Aviz Networks details SONiC BGP Day 2 node and link drain validation
Aviz Networks’ vendor post describes using SONiC as an open-source NOS in IP Clos data center fabrics that run BGP, with a focus on Day 2 operations such as node and link drain, reconvergence timing, and monitoring. For enterprise operators, the post ties routing maintenance practices to SLA-backed convergence expectations in production environments.
Research Overview
The post frames IP Clos architecture as a network fabric approach used in data centers to connect servers and switches with low latency and fault tolerance, using BGP as the routing protocol. It characterizes BGP as a mechanism for internet routing that uses Autonomous Systems and configurable attributes for path selection.
The vendor also describes the IP Clos architecture as deployed for about a decade, including large-scale data centers using proprietary network operating systems and vendor switches. It then positions SONiC as an open-source network operating system that targets IP Clos environments across different switch combinations.
Key Findings
Aviz says SONiC has been deployed at major cloud and hyperscale providers including Microsoft Azure, Alibaba, Tencent, Baidu, Google, and Meta. The post links this adoption to the claim that SONiC can support BGP Day 2 operations in production.

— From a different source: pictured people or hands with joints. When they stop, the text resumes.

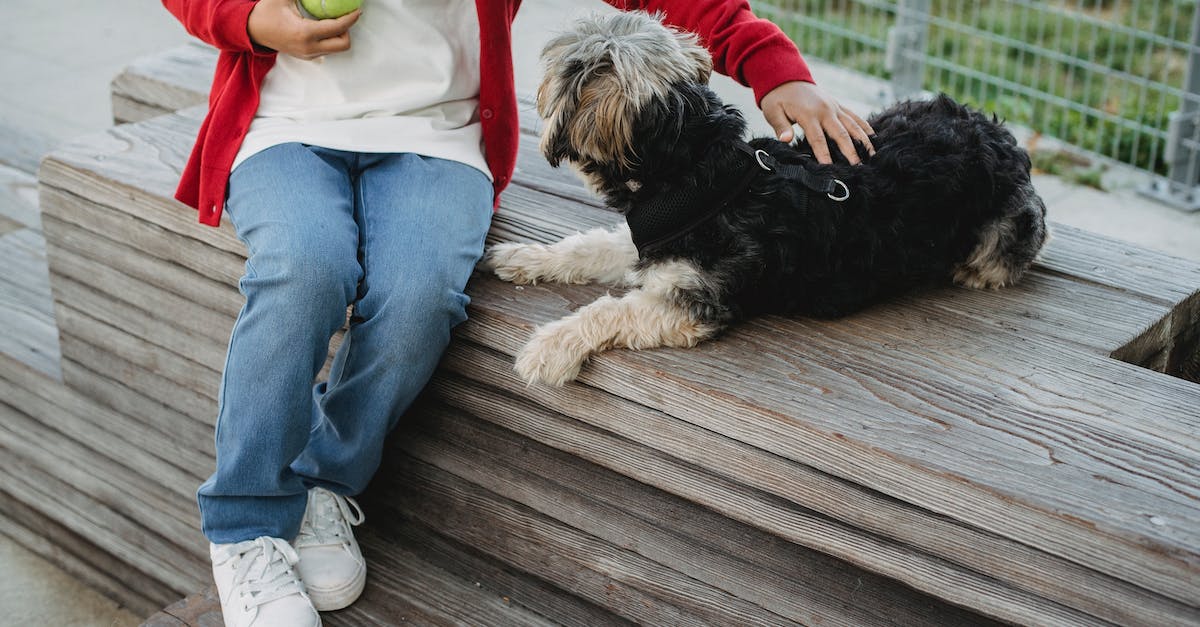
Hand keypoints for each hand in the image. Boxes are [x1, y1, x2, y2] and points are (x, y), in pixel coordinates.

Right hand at [247, 0, 360, 59]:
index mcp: (305, 33)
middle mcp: (309, 48)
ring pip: (336, 48)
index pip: (338, 28)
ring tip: (331, 19)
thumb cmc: (267, 11)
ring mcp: (308, 55)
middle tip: (342, 16)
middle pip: (343, 44)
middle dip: (347, 30)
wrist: (252, 30)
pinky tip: (323, 26)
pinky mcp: (307, 56)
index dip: (351, 18)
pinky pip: (327, 49)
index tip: (357, 10)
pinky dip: (330, 38)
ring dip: (339, 35)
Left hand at [761, 81, 875, 164]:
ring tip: (873, 156)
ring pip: (853, 125)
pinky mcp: (838, 105)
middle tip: (858, 167)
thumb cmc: (777, 98)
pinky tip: (873, 138)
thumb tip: (785, 139)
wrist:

For ongoing operations after deployment, the post defines Day 2 operations as monitoring, planned and unplanned maintenance, and operational efficiency for live networks. It emphasizes BGP-specific tasks for graceful handling of nodes and links during maintenance without disrupting existing traffic, with reconvergence within SLA.
Technical Breakdown
The post outlines how BGP supports controlled node and link drain using route removal and route propagation changes, describing the process as updating routing tables to reflect a topology change. It states that community lists and route-maps are used to tag routes and redirect route advertisement behavior during drain validation.
It provides an example configuration using a route-map that applies “no-advertise” for routes matched by the selected community, paired with next-hop and address-family configuration. The post also describes using AS path prepending via “set as-path prepend last-as” to make routes progressively less attractive so traffic can migrate during drainage.
Operational Impact
Aviz presents an approach to Day 2 readiness that includes support steps from vendor selection and use-case validation through pre-staging, staging, and production Day 2 support. It describes customer expectations for BGP node maintenance and BGP link maintenance as graceful out-of-service actions followed by fast reconvergence.

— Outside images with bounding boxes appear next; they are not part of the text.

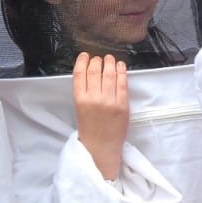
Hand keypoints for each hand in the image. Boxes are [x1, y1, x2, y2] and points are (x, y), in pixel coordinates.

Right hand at [73, 52, 129, 180]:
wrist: (101, 147)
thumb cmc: (90, 128)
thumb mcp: (80, 108)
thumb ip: (83, 91)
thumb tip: (90, 71)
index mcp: (79, 99)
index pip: (79, 73)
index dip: (82, 60)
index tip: (85, 55)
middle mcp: (93, 98)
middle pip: (95, 70)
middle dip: (97, 60)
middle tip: (99, 58)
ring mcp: (109, 101)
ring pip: (109, 73)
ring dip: (110, 62)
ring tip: (110, 59)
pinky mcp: (123, 104)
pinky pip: (122, 83)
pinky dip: (121, 71)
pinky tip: (121, 66)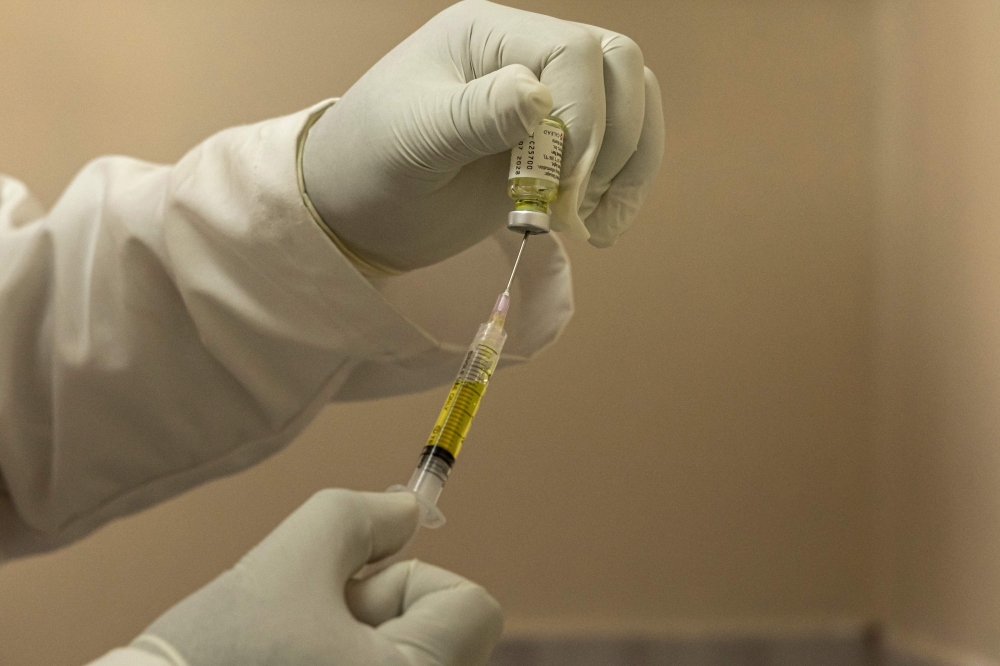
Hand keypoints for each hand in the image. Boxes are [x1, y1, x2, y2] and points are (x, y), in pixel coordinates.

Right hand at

For validation, the post describes FTAS as certifying BGP Day 2 operation and reconvergence times by measuring reconvergence duration, zero traffic loss, deviations or breaches, and corrective actions if needed. It also describes automated drain validation steps that include community list behavior, route-map matching, and then removing physical connectivity by shutting down the router, link, or physical link removal.
Monitoring and Day 2 Management
The post defines BGP session monitoring as checking neighbor status, monitoring BGP messages, and verifying expected route exchange between routers. It also states that analyzing received BGP route advertisements can help identify anomalies such as unexpected route flapping or neighbor reset.
Aviz describes its ONES App as monitoring BGP routing table state and detecting issues related to route flapping, neighbor resets, and policy misconfigurations. It presents these monitoring functions as supporting proactive adjustments to routing policies during operations.
Overall, the post connects IP Clos fabrics with BGP to SONiC-based operations by describing Day 2 practices for BGP node and link drain, reconvergence validation via FTAS, and ongoing monitoring via the ONES app. This “Blog Signals brief” is a fact-based summary of the vendor blog.